Like antimony, tellurium strengthens other metals but reduces corrosion when added to the above metals. Additionally, tellurium is a strong semiconductor, especially when light exposure. In nature, most tellurium is found in coal, but trace amounts are found in some plants.
Medical Applications of Metalloids
Each of the six elements, widely known as metalloids, are toxic or has medicinal and nutritional properties. For example, antimony and arsenic compounds are particularly harmful. However, boron, arsenic, and silicon are the essential trace elements. Boron, arsenic, silicon, and antimony are four elements that have many medical uses. The remaining two elements (germanium and tellurium) have great potential for medicinal applications.
Furthermore, boron is also used in herbicides and pesticides. This element, in the form of boric acid, is an active trace element with many antiseptic, antiviral, and antifungal properties.
Applications of Metalloids
In composites (or in the production of composites as part of composites), biological agents (they may be nutritional, toxicological, and even medicinal), flame retardants, catalysts, glasses (oxides or metallic nature), and metalloids and compounds in optical storage media. Metalloids also have applications in optoelectronics, semiconductors, pyrotechnics, and electronics. Alloys formed by transition metals are well represented in light metalloids. Boron can form intermetallic compounds. This MnB composition forms alloys with metals if the n value of this element is greater than 2. Indeed, ferroboron (containing 15 percent boron) is widely used to inject boron into steel.

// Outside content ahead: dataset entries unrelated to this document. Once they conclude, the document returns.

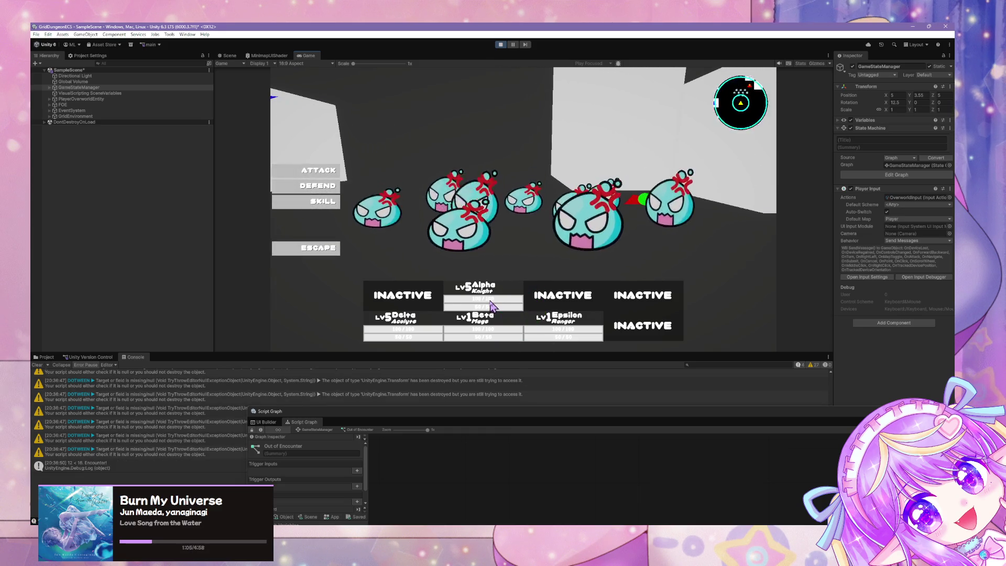
{"action": "left_click", "coordinate": [330, 250]}
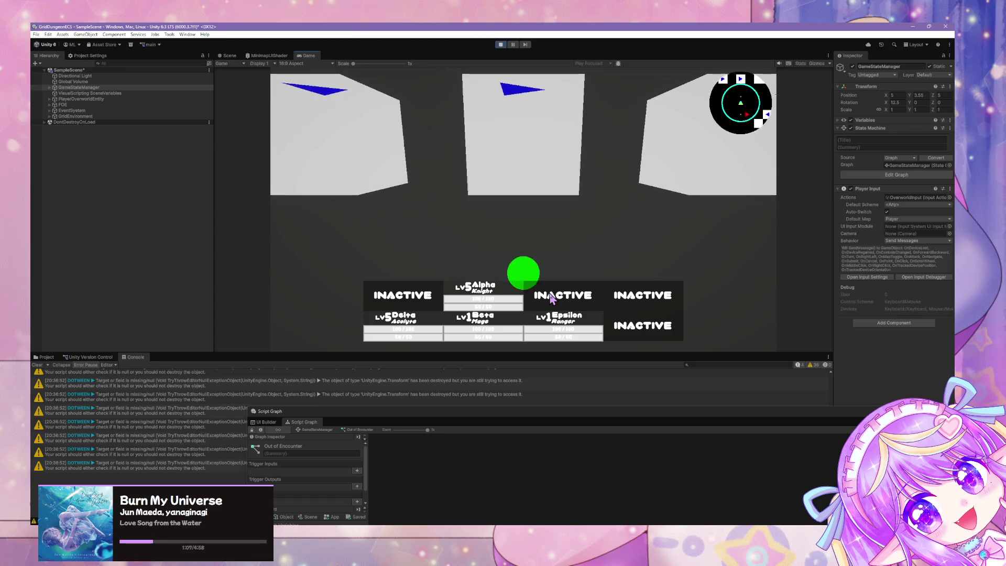
{"action": "key", "text": "w"}
{"action": "key", "text": "d"}
{"action": "key", "text": "w"}
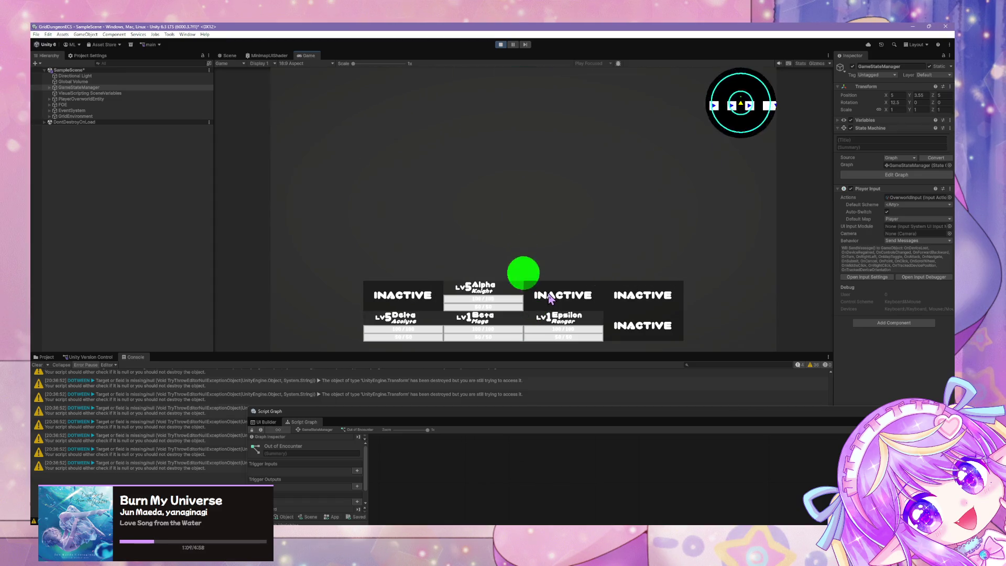
{"action": "left_click", "coordinate": [318, 250]}
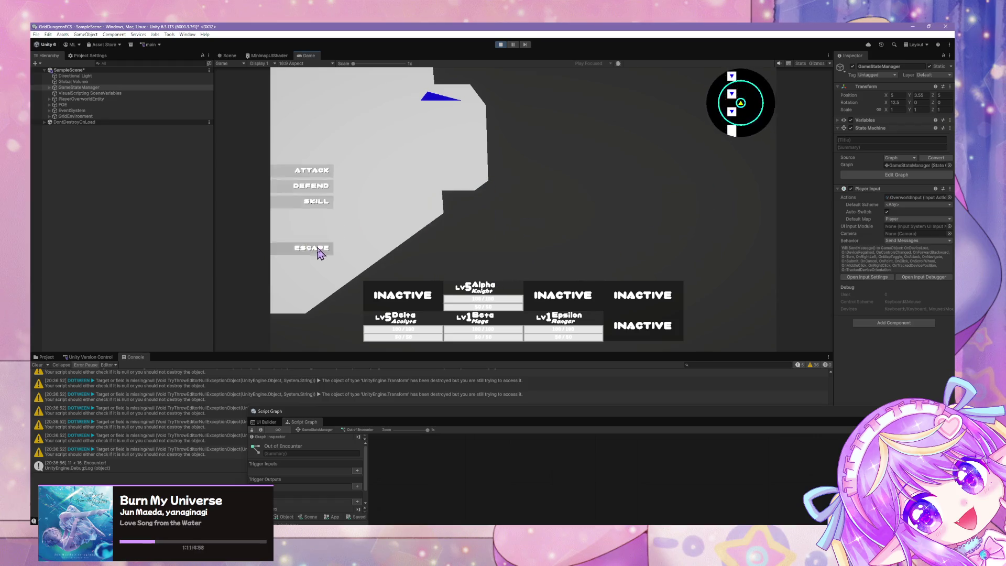
Escape three more encounters, then bring the UI Builder back to the front.
{"action": "key", "text": "d"}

Furthermore, nickel-boron alloys are used in engineering as materials for welding alloys and case hardening compositions. Silicon aluminum and iron alloys are widely used in the construction and automotive sectors. Germanium forms many alloys, particularly coinage metals.
General Properties of Metalloids
- Metalloids usually look like metals. However, these elements often behave as non-metals.
- Physically, metalloids are brittle, somewhat shiny materials typically solid at ambient temperatures.
- These elements generally have intermediate to very strong electrical conductivity.
- Metalloids have electronic band structures similar to those of semimetals or semiconductors.
- These elements generally have intermediate energies of ionization and electro-negativity values.
It is worth pointing out that sometimes selenium is also considered a semimetal – it depends on who is doing the classification. Astatine and polonium are also possibly semimetals, but they are highly radioactive and can only be handled under particular conditions. No matter what elements you include, we can all agree that metalloids are an exciting group of elements!